[Source material — start]
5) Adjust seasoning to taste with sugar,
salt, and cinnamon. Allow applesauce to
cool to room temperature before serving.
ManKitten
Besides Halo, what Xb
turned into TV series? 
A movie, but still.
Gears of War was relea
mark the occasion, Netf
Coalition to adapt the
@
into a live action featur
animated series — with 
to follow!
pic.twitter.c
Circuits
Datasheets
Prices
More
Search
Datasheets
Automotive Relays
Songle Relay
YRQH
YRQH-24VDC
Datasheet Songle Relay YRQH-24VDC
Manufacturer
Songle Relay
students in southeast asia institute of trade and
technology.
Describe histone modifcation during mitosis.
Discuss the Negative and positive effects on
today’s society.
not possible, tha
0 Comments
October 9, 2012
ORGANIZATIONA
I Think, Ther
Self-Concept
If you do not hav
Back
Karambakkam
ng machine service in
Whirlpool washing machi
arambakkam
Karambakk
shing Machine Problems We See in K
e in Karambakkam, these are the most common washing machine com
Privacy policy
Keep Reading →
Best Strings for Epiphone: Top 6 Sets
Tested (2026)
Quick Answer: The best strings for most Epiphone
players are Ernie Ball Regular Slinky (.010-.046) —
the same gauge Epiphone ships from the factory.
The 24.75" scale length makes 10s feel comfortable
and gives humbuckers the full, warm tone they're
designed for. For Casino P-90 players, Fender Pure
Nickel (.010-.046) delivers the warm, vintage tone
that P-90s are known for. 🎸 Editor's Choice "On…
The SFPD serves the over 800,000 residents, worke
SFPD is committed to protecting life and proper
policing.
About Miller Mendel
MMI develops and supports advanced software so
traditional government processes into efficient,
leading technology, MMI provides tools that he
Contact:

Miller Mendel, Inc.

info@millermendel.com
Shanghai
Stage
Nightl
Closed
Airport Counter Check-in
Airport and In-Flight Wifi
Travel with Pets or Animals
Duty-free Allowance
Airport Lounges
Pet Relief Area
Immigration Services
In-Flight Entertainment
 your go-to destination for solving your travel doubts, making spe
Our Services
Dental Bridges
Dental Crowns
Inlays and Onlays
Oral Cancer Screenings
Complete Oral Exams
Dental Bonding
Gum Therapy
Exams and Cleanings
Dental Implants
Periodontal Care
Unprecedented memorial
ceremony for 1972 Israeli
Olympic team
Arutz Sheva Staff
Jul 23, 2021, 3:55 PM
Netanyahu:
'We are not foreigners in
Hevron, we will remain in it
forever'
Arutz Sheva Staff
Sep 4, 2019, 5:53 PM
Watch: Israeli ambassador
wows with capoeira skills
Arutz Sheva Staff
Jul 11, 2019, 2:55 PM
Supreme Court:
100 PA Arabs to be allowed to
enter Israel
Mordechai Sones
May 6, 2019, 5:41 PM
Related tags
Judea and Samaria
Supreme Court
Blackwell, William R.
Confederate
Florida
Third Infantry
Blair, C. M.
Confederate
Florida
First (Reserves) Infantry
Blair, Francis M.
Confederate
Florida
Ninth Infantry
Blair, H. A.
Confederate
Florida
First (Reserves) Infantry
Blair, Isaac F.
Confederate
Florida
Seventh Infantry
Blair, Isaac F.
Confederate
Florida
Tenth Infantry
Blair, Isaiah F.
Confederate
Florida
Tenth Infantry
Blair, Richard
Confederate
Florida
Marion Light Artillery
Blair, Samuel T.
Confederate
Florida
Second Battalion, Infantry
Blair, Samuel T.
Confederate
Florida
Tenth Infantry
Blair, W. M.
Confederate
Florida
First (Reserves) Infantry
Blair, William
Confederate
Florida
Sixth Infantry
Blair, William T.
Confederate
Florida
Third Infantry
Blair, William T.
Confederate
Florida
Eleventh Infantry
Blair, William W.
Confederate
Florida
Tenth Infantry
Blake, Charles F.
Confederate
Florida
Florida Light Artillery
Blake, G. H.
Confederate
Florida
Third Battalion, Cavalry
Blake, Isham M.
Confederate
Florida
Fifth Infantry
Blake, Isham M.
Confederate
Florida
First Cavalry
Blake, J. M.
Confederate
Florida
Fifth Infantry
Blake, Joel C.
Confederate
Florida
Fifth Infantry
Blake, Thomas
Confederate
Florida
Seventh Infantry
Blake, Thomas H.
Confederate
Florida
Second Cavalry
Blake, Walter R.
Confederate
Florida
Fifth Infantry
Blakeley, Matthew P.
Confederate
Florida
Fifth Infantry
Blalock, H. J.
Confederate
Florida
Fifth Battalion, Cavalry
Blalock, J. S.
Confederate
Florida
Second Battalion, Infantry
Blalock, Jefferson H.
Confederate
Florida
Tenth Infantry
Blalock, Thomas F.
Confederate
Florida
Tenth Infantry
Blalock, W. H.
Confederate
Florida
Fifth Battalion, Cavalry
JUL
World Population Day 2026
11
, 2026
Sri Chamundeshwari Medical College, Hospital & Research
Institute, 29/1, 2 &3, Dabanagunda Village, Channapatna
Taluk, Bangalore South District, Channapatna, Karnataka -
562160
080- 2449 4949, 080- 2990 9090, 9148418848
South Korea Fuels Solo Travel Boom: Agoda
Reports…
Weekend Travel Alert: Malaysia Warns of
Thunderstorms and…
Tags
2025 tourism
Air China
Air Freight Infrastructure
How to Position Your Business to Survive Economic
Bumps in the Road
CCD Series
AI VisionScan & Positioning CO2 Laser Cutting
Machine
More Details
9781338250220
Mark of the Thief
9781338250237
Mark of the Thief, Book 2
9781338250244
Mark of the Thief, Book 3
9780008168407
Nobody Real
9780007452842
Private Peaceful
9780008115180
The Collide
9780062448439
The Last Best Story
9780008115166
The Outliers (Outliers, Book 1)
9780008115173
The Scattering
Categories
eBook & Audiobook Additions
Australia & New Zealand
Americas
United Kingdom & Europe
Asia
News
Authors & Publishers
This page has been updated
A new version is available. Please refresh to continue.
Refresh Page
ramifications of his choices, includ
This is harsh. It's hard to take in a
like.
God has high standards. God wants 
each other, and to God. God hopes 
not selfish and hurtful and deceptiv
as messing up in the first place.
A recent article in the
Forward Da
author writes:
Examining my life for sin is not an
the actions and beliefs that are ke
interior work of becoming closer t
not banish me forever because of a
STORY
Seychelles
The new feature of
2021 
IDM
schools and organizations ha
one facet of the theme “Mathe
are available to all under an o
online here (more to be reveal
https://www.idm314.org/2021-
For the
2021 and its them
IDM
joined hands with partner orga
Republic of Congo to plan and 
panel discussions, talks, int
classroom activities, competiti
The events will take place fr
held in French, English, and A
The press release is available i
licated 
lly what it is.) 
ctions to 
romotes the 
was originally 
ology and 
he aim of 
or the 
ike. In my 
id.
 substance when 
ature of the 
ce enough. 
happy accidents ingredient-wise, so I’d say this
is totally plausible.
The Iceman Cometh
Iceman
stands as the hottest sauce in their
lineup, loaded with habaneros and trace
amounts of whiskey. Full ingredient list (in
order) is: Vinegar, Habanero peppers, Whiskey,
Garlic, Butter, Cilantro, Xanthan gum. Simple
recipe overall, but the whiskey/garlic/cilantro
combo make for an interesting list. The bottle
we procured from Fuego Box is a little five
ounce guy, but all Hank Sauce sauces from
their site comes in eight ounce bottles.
[Source material — finish]
Task to carry out = Sift through the entries and copy every line with "that".

Task answer =
that P-90s are known for. 🎸 Editor's Choice "On…
leading technology, MMI provides tools that he
the actions and beliefs that are ke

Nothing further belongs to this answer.